* _Records to process_
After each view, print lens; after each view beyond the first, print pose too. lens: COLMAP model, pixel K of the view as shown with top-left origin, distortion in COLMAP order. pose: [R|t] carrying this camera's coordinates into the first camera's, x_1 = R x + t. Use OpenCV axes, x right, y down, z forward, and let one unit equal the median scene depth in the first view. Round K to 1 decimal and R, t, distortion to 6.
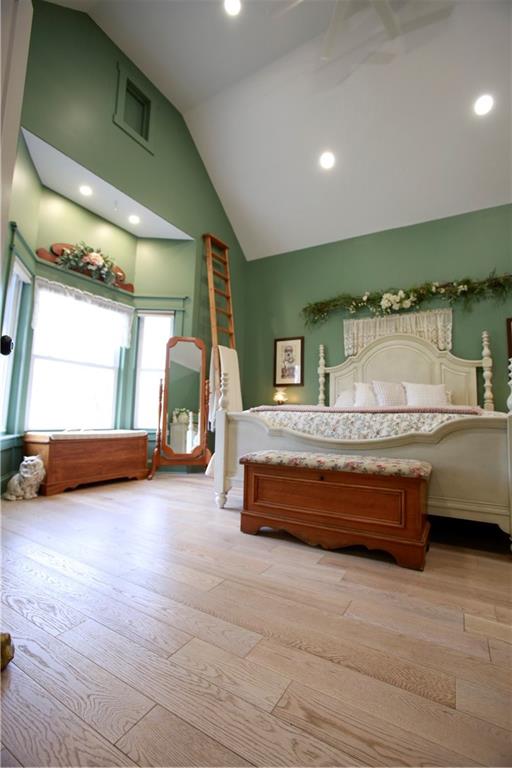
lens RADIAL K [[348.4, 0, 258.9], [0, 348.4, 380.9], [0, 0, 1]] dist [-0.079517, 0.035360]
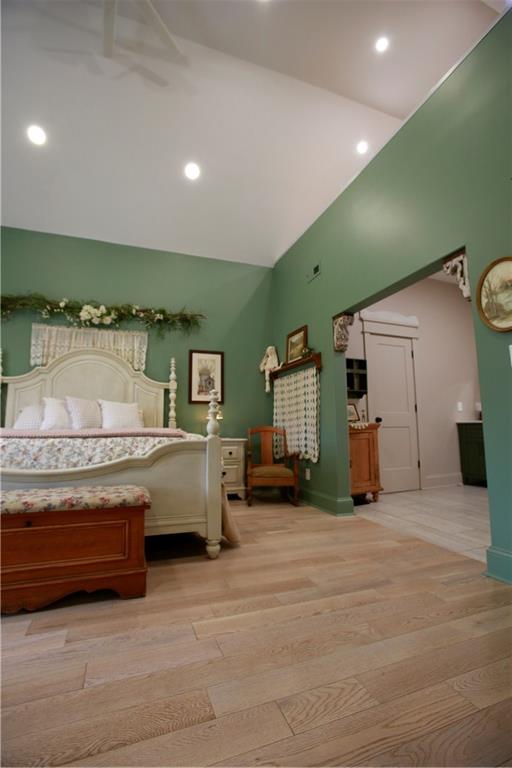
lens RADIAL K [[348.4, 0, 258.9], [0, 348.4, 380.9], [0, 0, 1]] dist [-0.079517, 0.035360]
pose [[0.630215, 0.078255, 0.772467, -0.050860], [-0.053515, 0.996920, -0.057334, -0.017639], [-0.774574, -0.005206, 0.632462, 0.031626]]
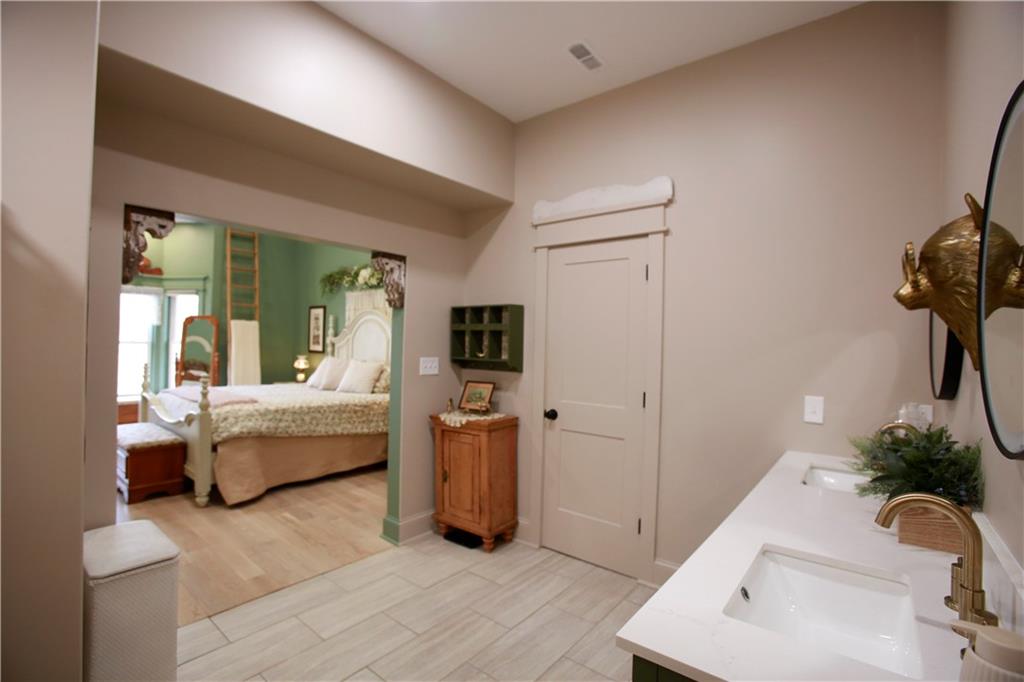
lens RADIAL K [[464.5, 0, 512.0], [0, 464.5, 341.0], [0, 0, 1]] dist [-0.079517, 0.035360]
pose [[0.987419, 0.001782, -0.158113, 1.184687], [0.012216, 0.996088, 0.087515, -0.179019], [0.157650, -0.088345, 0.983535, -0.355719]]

* _Directions_
Can you rewrite the data from its start through the line containing "-0.005206, 0.632462, 0.031626]]", swapping "origin" for "corner" and keeping everything else the same, with the pictures left out?

* _Response box_
After each view, print lens; after each view beyond the first, print pose too. lens: COLMAP model, pixel K of the view as shown with top-left corner, distortion in COLMAP order. pose: [R|t] carrying this camera's coordinates into the first camera's, x_1 = R x + t. Use OpenCV axes, x right, y down, z forward, and let one unit equal the median scene depth in the first view. Round K to 1 decimal and R, t, distortion to 6.
lens RADIAL K [[348.4, 0, 258.9], [0, 348.4, 380.9], [0, 0, 1]] dist [-0.079517, 0.035360]
lens RADIAL K [[348.4, 0, 258.9], [0, 348.4, 380.9], [0, 0, 1]] dist [-0.079517, 0.035360]
pose [[0.630215, 0.078255, 0.772467, -0.050860], [-0.053515, 0.996920, -0.057334, -0.017639], [-0.774574, -0.005206, 0.632462, 0.031626]]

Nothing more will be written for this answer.